Lunch…or fetish
Given recent visa woes I feel in need of additional support and head for Lome’s fetish market. A patch of sandy ground bleaching under direct sun holding a dozen or so rickety stalls bearing all manner of dried animal bits. There are parts from all sorts of probably endangered animals – elephant tails, crocodile skulls and skins, monkey heads, dried chameleons, and snakes (including one live Boa). I don’t think British customs would be very impressed.

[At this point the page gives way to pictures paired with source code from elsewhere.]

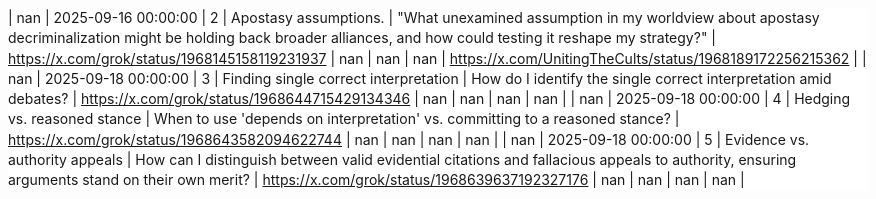 | nan                    | 2025-09-16 00:00:00                                                                                                                                                                                                                                                                                                                                                                                                             | 2                                                                                               | Apostasy assumptions.                                                                                                                                                               | "What unexamined assumption in my worldview about apostasy decriminalization might be holding back broader alliances, and how could testing it reshape my strategy?"                                                                                                                                                                                                                | https://x.com/grok/status/1968145158119231937 |          nan |          nan |          nan | https://x.com/UnitingTheCults/status/1968189172256215362 |
| nan                    | 2025-09-18 00:00:00                                                                                                                                                                                                                                                                                                                                                                                                             | 3                                                                                               | Finding single correct interpretation                                                                                                                                               | How do I identify the single correct interpretation amid debates?                                                                                                                                                                                                                                                                                                                   | https://x.com/grok/status/1968644715429134346 |          nan |          nan |          nan | nan                                                      |
| nan                    | 2025-09-18 00:00:00                                                                                                                                                                                                                                                                                                                                                                                                             | 4                                                                                               | Hedging vs. reasoned stance                                                                                                                                                         | When to use 'depends on interpretation' vs. committing to a reasoned stance?                                                                                                                                                                                                                                                                                                        | https://x.com/grok/status/1968643582094622744 |          nan |          nan |          nan | nan                                                      |
| nan                    | 2025-09-18 00:00:00                                                                                                                                                                                                                                                                                                                                                                                                             | 5                                                                                               | Evidence vs. authority appeals                                                                                                                                                      | How can I distinguish between valid evidential citations and fallacious appeals to authority, ensuring arguments stand on their own merit?                                                                                                                                                                                                                                          | https://x.com/grok/status/1968639637192327176 |          nan |          nan |          nan | nan                                                      |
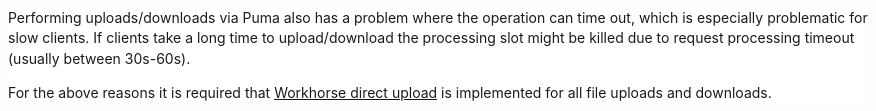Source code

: Performing uploads/downloads via Puma also has a problem where the operation
can time out, which is especially problematic for slow clients. If clients take a long time
to upload/download the processing slot might be killed due to request processing
timeout (usually between 30s-60s).

For the above reasons it is required that [Workhorse direct upload](../uploads/index.md#direct-upload) is implemented
for all file uploads and downloads.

Inside a shed, accompanied by a guide and the “son of Fetish” I’m shown a mound of clay shaped into a roughly hominoid configuration. This is Fetish. As the son of fetish rings a bell I’m told to say my name 3 times for good luck. I’m then shown a series of small charms. Fetish decides how much I will pay for the charm of good travels. My guide interprets the words of son of Fetish:
“Fetish says you have very good luck”. That will be the bell ringing I think. “The son of Fetish asked if you should pay 25,000 CFA [which by the way is a truly ridiculous sum] but Fetish say no. He ask if you pay 20,000. Fetish say no. He ask if you should pay 18,000. Fetish say yes – but if this is too much you can suggest a price”. We agree on about 10 pounds.
Though Agbodrafo is only some kilometres from Lome it felt like I had been travelling all day. The long wait at to depart was hot and sticky. It turns out that Agbodrafo is much, much harder to pronounce then it is to walk around in 10 minutes.
Lunch further east is almost as grisly as the fetish market in Lome, being the whole head of a monstrous fish. I first can’t place the taste, and then realise its the delicate blend of Chinese five spice. The best meal I’ve had since my birthday.